Most beautiful spice of all, star anise does not go unnoticed wherever you place it. Because it has sweet and spicy notes, it goes well with sweet and savory preparations. It is good for long-term cooking like meats and also for fruits cooked in syrup, like apples, pears and peaches.
Originating in regions such as China, Vietnam, Korea and Japan, star anise has been used for thousands of years for medicinal and culinary purposes. It is a source of minerals such as calcium, iron, magnesium, potassium and vitamin A. Benefits are numerous: it fights the flu virus, so don’t miss out on this time of climate change; it is antioxidant, combats free radicals and premature cell aging; digestive and diuretic, favors weight loss; fights bad breath, helps against coughing, is antiseptic, fights stomach and intestinal gases, etc.
photo: Jerry Deutsch
Anise is one of the ingredients of the compound called: Five Chinese spices. This little star is widely used in the preparation of broths and soups and is also applied to flavor coffee and some alcoholic beverages, as is the example of Ouzo, from Greece, and Raki, from Turkey.
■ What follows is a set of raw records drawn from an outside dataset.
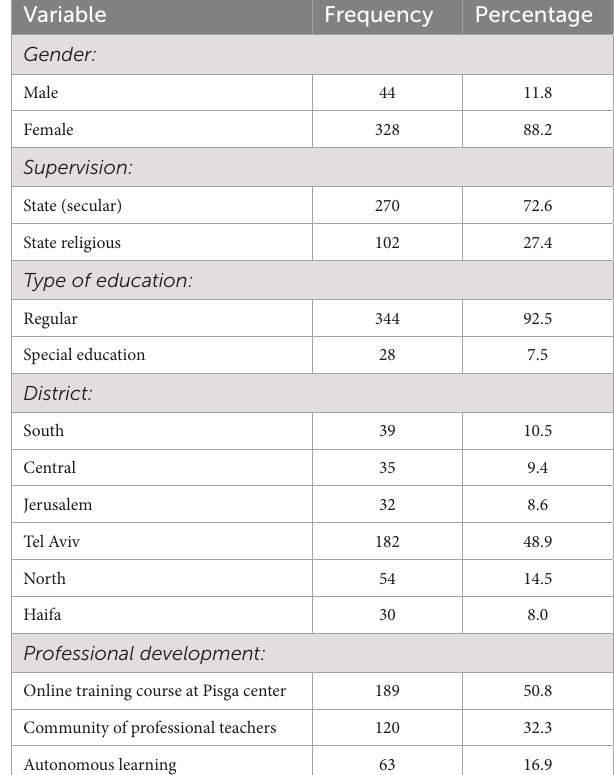
TABLE 2 Breakdown of the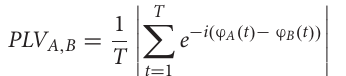
Electro-Gel (Electrode-Cap International, OH, United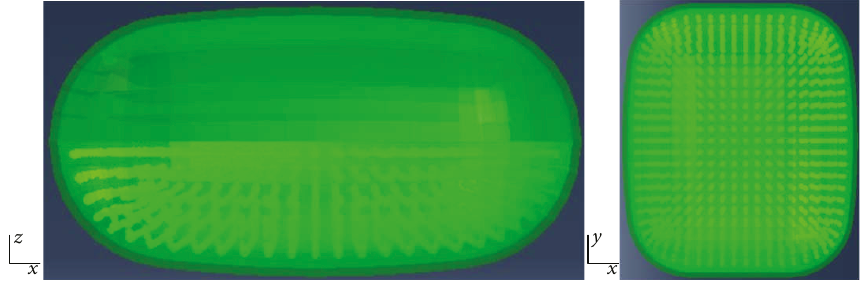
Figure 4: The fi nite element analysis model of the storage tank. Table 2: The material properties for the storage tank.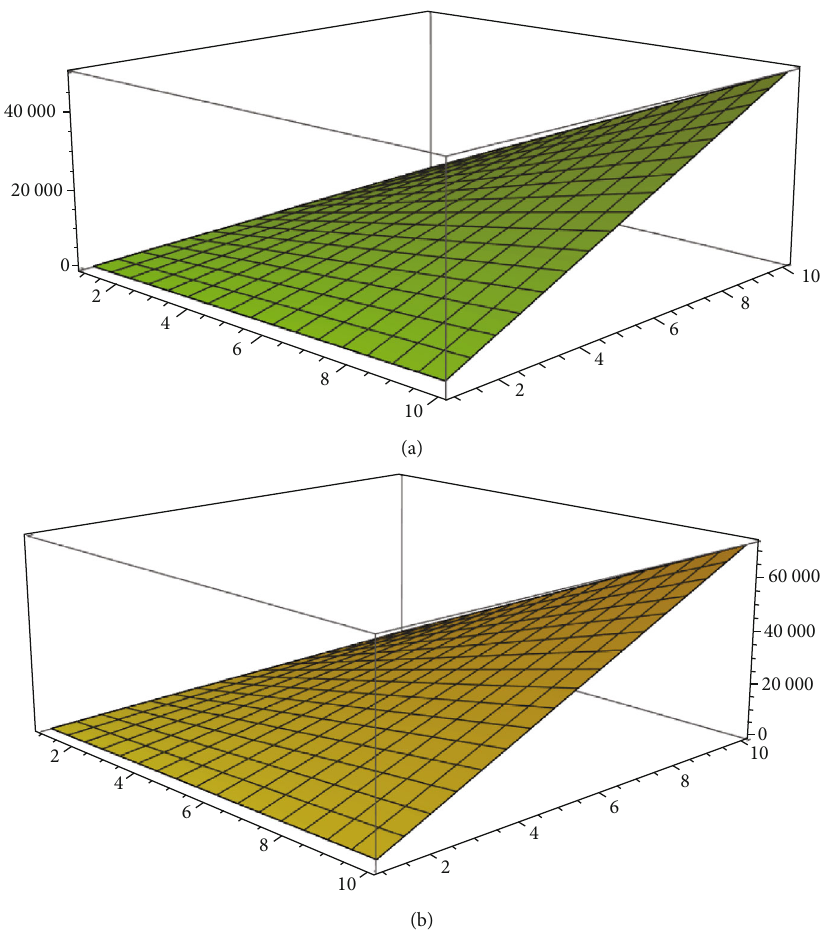
Figure 3: (a) Ev-deg M-index and (b) fi rst ve-deg Zagreb alpha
It is always good to vary the use of spices and herbs, in addition to developing your taste and smell, you will be creating a healthy habit by consuming different nutrients instead of accumulating a specific one. To learn more about the general functions of these spices, click here.
An interesting tip: Take advantage of the fact that some spices such as star anise have sweet notes and use them to decrease the volume of sugar in desserts and drinks. I think this spice deserves a star on your menu.
ATTENTION! The use of spices brings benefits, but it does not replace the importance of consultations with professionals, such as doctors and nutritionists.